La falta de gas y el glamour de las cumbres
Bolivia tiene asiento en el foro, pero como no acelere sus planes propios, sin esperar mayores “cooperaciones” y “coordinaciones” con el resto de países, va a tener difícil mantener una posición
En el Foro de Países Exportadores de Gas (FPEG) celebrado en Doha y en el que ha participado también la delegación boliviana, con el ministro Franklin Molina y el presidente de YPFB, Armin Dorgathen, al frente, básicamente se frotan las manos ante la coyuntura.
En 2021 el gas natural recibió una especie de perdón internacional, pues el conglomerado logró convencer al lobby del clima que, aunque es un combustible fósil, no es tan problemático como el petróleo o el carbón, y que, por ende, vale la pena utilizarlo como “combustible de transición” más allá de las fechas pactadas para que se dejen de usar los otros combustibles. En la práctica supone una expectativa de negocio como nunca antes, pues entre el coche eléctrico, las baterías de litio y el ecologismo militante, las propias transnacionales empezaban a mutar de negocio.
En 2022, además, el precio del gas a nivel mundial se ha disparado por obra y gracia de la tensión acumulada en la frontera ucraniana. Rusia, harta de las amenazas de la OTAN, cada vez más próximos a sus fronteras, ha decidido hacer de punta de lanza reforzando su entente con China, encantada de que el foco de la tensión pase a Europa en lugar de a los confines del mar Índico, donde los países anglosajones también amenazan permanentemente sus intereses. Como sea, tanto Putin como Xi Jinping, que se han asegurado mandatos largos, tienen la voluntad de voltear el tablero aprovechando la crisis del Estado del bienestar europeo y el duelo de octogenarios en Estados Unidos, más crispado que nunca.
Aparte de Estados Unidos y su gas de esquisto, que parece empieza a poner fin a su aventura, Rusia es el gran productor mundial junto a Catar, seguido por potencias como Argelia, los países del golfo, los de la faja subsahariana en África, Venezuela e incluso Argentina, y no todos tienen representación en la OPEP, lo que le está dando una significación particular al grupo.
La cumbre del martes tuvo algo más de análisis de situación bélica, aunque, públicamente, se proyectan las habituales premisas para promover el uso de la energía “limpia” y la coordinación y cooperación de los países miembro. Por sus conclusiones, el FPEG parece Greenpeace.
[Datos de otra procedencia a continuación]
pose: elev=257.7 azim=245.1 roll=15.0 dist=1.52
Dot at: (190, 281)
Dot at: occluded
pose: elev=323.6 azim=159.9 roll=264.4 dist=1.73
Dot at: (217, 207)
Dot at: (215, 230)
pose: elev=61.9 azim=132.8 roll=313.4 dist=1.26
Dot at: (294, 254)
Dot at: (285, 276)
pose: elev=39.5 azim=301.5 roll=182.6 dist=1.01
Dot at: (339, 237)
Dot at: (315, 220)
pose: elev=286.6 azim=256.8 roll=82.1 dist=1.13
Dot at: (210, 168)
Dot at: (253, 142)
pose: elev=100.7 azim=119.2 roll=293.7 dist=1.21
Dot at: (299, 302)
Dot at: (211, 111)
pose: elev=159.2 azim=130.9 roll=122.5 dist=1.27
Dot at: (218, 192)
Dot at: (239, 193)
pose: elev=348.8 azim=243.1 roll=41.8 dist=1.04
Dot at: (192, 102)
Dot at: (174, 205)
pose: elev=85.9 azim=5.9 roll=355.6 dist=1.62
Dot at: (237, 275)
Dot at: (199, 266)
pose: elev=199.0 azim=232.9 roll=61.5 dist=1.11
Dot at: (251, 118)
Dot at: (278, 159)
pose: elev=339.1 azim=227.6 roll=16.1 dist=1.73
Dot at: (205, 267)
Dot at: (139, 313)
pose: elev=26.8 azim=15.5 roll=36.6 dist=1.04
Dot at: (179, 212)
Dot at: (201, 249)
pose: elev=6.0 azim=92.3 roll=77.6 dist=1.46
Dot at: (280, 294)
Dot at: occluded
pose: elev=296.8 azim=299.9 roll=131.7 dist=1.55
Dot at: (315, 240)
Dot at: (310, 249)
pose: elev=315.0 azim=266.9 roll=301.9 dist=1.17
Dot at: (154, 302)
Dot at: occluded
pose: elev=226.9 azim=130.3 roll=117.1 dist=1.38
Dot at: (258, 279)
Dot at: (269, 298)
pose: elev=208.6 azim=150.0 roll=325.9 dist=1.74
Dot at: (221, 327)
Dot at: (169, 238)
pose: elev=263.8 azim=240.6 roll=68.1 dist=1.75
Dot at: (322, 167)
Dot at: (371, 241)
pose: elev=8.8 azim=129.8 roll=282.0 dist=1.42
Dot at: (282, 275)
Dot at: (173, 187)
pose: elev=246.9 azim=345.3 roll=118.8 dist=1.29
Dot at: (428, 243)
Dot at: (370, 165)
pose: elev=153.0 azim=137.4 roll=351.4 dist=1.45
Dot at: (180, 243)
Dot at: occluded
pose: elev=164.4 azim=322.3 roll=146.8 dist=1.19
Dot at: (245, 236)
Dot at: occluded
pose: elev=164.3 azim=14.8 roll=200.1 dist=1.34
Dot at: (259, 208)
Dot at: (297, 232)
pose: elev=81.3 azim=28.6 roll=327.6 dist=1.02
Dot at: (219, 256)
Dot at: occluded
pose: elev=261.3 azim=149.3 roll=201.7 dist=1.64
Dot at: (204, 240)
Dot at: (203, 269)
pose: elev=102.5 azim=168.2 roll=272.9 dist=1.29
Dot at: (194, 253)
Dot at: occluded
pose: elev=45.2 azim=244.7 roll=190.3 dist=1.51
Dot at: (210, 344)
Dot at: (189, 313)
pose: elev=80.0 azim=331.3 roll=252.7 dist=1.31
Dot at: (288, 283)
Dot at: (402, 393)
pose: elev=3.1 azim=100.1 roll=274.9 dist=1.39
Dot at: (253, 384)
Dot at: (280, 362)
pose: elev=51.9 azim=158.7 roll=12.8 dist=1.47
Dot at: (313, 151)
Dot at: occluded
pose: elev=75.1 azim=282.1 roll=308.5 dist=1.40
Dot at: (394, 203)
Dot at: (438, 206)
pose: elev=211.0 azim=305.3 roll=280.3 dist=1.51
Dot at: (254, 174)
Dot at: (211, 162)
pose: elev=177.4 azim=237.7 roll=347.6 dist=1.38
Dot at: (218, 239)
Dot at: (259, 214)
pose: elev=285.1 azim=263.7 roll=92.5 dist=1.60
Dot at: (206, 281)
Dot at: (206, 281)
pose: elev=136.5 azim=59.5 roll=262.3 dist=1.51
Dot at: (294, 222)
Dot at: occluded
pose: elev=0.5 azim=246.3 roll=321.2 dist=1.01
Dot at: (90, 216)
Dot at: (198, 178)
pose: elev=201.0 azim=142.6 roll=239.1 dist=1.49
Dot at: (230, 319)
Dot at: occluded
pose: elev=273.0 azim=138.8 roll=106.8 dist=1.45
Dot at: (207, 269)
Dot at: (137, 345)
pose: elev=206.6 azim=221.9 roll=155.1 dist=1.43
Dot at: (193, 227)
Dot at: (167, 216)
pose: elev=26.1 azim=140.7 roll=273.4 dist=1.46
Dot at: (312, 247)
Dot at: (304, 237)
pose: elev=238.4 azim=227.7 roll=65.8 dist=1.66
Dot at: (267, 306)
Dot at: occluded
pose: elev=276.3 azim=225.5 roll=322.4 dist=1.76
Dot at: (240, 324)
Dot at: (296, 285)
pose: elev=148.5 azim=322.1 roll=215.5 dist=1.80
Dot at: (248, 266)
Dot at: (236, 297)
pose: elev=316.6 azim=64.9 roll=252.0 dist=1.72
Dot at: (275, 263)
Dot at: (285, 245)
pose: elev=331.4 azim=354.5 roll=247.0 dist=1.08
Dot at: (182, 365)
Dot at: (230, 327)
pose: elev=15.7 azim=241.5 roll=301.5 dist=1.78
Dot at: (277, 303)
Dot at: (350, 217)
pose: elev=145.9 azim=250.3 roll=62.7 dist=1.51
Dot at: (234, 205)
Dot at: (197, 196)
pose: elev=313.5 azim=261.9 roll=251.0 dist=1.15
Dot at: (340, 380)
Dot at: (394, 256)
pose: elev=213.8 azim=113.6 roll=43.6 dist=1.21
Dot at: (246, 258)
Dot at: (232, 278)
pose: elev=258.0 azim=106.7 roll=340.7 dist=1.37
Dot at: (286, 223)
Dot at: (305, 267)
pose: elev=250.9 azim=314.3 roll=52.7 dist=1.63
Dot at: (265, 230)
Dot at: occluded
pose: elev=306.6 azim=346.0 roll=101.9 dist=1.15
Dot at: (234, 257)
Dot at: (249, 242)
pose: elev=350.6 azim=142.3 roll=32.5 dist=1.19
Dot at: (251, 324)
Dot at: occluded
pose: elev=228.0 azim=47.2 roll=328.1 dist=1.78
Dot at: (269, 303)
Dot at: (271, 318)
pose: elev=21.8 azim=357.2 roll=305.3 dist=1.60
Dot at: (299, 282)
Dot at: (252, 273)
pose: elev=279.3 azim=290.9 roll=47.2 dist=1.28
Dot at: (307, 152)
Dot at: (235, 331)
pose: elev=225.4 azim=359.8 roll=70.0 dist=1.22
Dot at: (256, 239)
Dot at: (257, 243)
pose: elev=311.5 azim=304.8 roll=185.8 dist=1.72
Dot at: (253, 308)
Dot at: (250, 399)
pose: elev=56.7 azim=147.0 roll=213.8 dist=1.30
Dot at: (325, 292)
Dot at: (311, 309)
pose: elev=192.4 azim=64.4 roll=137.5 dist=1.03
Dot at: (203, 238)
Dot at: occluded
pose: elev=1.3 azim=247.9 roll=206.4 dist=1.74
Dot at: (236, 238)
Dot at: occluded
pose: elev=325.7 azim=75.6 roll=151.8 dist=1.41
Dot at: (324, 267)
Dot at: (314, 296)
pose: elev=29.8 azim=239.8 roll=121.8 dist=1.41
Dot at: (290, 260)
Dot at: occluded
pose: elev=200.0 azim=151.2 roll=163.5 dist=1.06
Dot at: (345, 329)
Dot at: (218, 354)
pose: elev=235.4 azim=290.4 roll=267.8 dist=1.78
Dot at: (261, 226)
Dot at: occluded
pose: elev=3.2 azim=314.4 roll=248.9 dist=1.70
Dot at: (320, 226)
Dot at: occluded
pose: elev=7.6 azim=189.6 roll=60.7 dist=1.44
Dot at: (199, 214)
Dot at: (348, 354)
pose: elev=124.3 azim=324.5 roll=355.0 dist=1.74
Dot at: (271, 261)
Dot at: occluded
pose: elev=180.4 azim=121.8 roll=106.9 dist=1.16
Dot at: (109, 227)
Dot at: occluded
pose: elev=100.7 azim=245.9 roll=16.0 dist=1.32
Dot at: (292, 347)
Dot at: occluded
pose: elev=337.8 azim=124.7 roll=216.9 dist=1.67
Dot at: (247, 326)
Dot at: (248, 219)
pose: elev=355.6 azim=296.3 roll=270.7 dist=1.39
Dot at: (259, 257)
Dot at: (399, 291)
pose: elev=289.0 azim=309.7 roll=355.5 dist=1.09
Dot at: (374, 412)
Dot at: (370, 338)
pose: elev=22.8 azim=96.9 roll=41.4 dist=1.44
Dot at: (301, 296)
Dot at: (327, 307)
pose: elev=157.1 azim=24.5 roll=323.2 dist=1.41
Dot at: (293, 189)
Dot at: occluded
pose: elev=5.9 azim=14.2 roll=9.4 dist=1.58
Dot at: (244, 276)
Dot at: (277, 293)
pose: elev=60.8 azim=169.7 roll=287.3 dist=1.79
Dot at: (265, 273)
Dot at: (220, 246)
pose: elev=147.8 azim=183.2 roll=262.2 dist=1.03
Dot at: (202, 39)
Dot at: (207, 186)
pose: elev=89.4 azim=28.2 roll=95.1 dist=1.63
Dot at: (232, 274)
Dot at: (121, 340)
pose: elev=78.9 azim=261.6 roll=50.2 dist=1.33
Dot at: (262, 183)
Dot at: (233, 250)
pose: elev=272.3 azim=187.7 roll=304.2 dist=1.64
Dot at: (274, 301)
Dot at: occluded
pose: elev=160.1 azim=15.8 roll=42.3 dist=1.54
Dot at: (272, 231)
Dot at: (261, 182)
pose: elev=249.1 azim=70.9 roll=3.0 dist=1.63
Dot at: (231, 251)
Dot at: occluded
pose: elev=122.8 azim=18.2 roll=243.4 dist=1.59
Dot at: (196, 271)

La cuestión es que Bolivia tiene asiento en el foro, pero como no acelere sus planes propios, sin esperar mayores “cooperaciones” y “coordinaciones” con el resto de países que más allá de las palabras, son más competidores que socios, va a tener difícil mantener una posición mínimamente aceptable a nivel internacional.
Probablemente, Dorgathen y Molina deben acabar con los eufemismos y con los circunloquios y plantearle al país las alternativas en serio, como se hace a los países maduros, más ahora que los otrora compromisos con la “Madre Tierra” que Evo Morales trataba de representar al margen de sus políticas ya han pasado a la historia.
Si el plan es la fractura hidráulica con todo el riesgo para los acuíferos; si lo es en los pozos abandonados o si no tienen más remedio que entrar en las áreas protegidas, deben ser capaces de plantearlo. Mientras tanto, buscar peleas pequeñas en valles recónditos mientras se intenta sacar pecho en las glamurosas cumbres internacionales es un sinsentido. Hay que empezar haciendo la tarea.